Posted by: nursecindy | August 28, 2020 at 12:21 PM
What nursecindy said.
This genius thought it was "human remains" so she went to the #1 authority to check - Facebook Live? WTFBBQ?
Just buying "smoked turkey tails" disqualifies her from anyone I want to associate with.
Posted by: Jeff Meyerson | August 28, 2020 at 12:43 PM
If it was really a pork tail, shouldn't it be corkscrew shaped? In which case, it would look like a duck penis.
Posted by: Rod Nunley | August 28, 2020 at 12:47 PM
Didn't Phallic-Shaped Meat open for Madonna? Maybe it was the other way around.
Posted by: Rudolph | August 28, 2020 at 01:02 PM
Maybe it was just glad to see her.
Posted by: Burt Macklin, FBI | August 28, 2020 at 02:44 PM
This never would have happened if Joe Friday was on the case.
Posted by: cfjk | August 28, 2020 at 05:00 PM
From the diary of Detective Joe Friday-
Since leaving California to save our sanity, Frank Gannon and I have guns and now travel to assist law enforcement agencies. Our last case took us to Akron, in the conservative state of Ohio.
Police were baffled by a 11-115-08.3. The selling of phallic shaped meat in public. This heinous crime is a hanging offense in Texas, but Ohio wanted to be more lenient for some reason.
Frank started checking out the purveyors of meat while I interviewed local veterinarians to see if they had done any forensic tests of phallic-shaped meat products.

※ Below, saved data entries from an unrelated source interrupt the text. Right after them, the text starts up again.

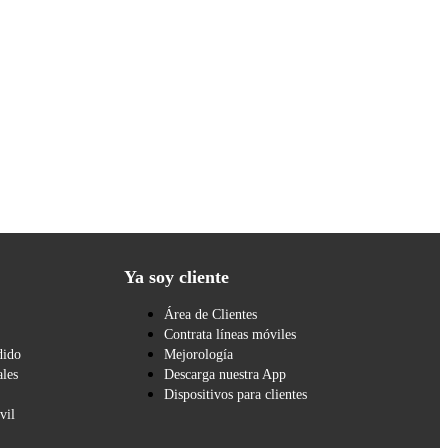
Ya soy cliente
Área de Clientes
Contrata líneas móviles
dido
Mejorología
les
Descarga nuestra App
Dispositivos para clientes
vil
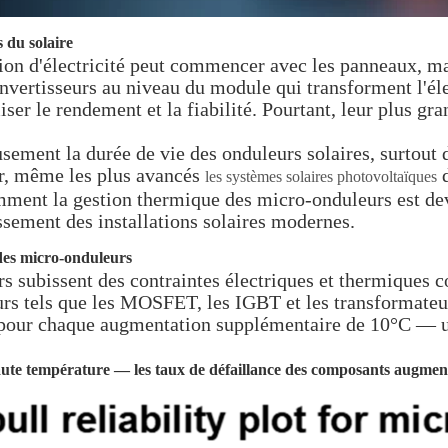
 du solaire
tion d'électricité peut commencer avec les panneaux, m
nvertisseurs au niveau du module qui transforment l'élec
r le rendement et la fiabilité. Pourtant, leur plus grand
sement la durée de vie des onduleurs solaires, surtout d
ur, même les plus avancés
d
les systèmes solaires photovoltaïques
omment la gestion thermique des micro-onduleurs est dev
tissement des installations solaires modernes.
 des micro-onduleurs
s subissent des contraintes électriques et thermiques 
rs tels que les MOSFET, les IGBT et les transformateu
r pour chaque augmentation supplémentaire de 10°C — u
 haute température — les taux de défaillance des composants augme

Frank and I concluded the vile meat came from the Turkey Trot Farm. These criminals were passing turkey tails off as edible food! Oh, the humanity! All of those poor innocent turkeys walking around tailless.
We submitted our report to an unbelievable lack of judicial concern for innocent citizens.
We considered more drastic measures, but being lawmen, we decided to simply take our fee and travel without shooting anyone. Akron reminded us too much of Los Angeles anyway. When we drove past the State Line, Frank shed a tear, but when I mentioned we had a new case to solve in Florida and he would certainly get to shoot his gun there, he brightened.
Posted by: Le Petomane | August 28, 2020 at 06:51 PM
Isn't "phallic shaped meat" redundant? Maybe they should have used a meat seeking missile?